Copy every line of text in each entry below word for word, and leave the pictures out.

— START MATERIAL PROVIDED —

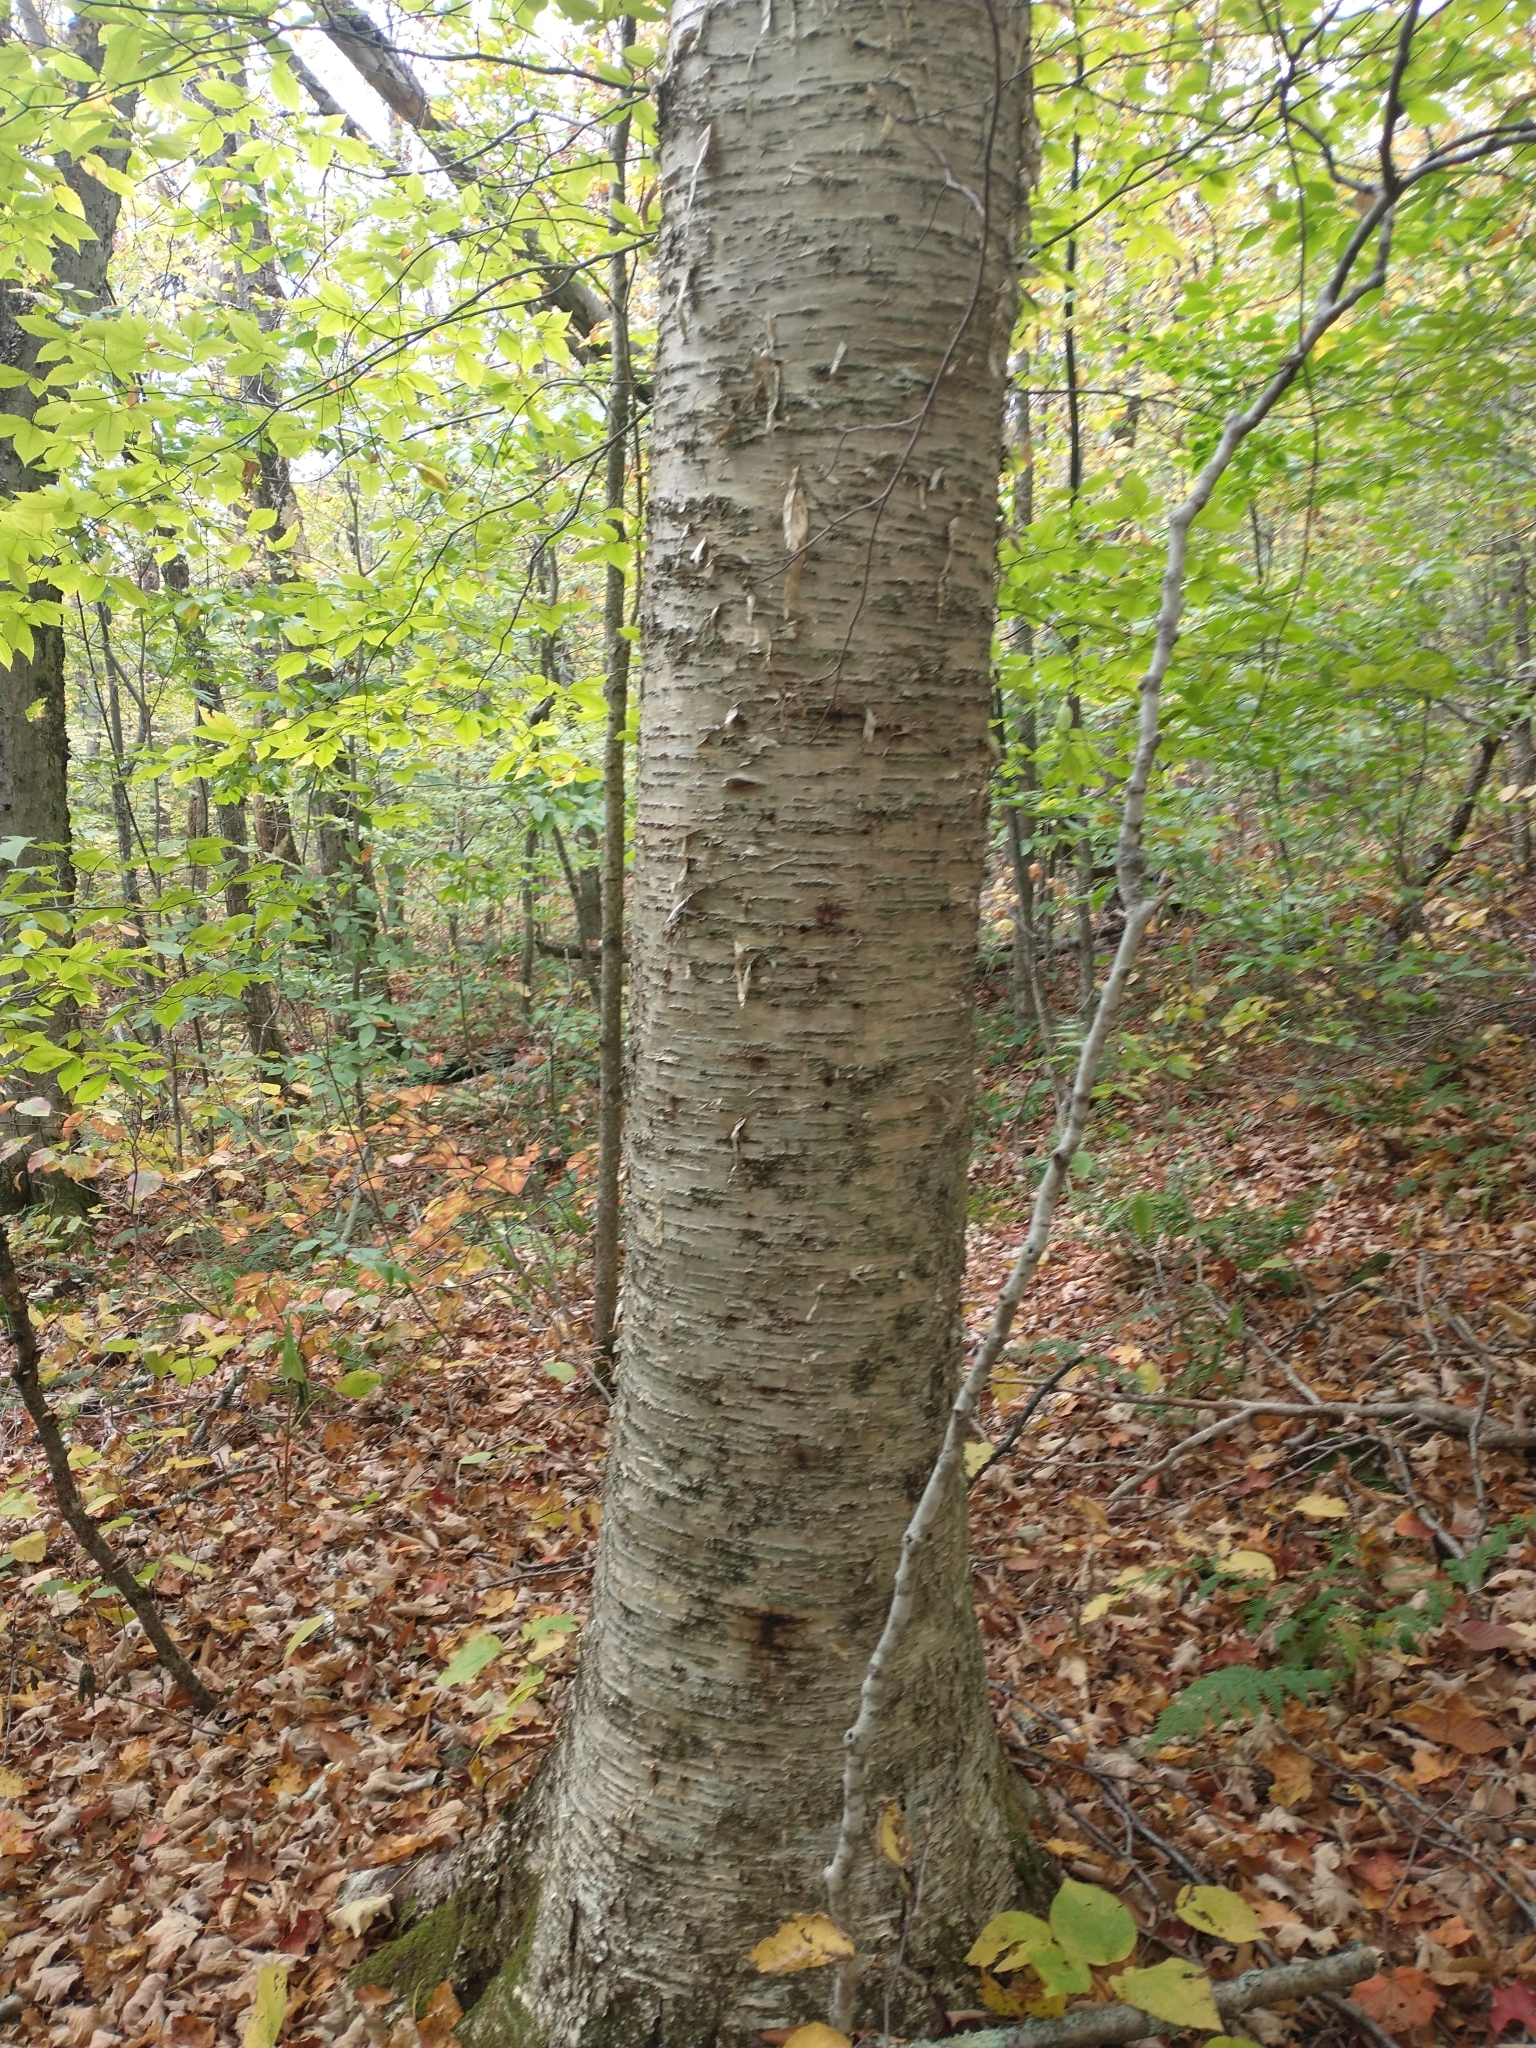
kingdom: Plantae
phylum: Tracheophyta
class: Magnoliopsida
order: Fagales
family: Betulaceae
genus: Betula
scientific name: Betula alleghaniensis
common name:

— END MATERIAL PROVIDED —

» ANSWER
kingdom: Plantae
phylum: Tracheophyta
class: Magnoliopsida
order: Fagales
family: Betulaceae
genus: Betula
scientific name: Betula alleghaniensis
common name:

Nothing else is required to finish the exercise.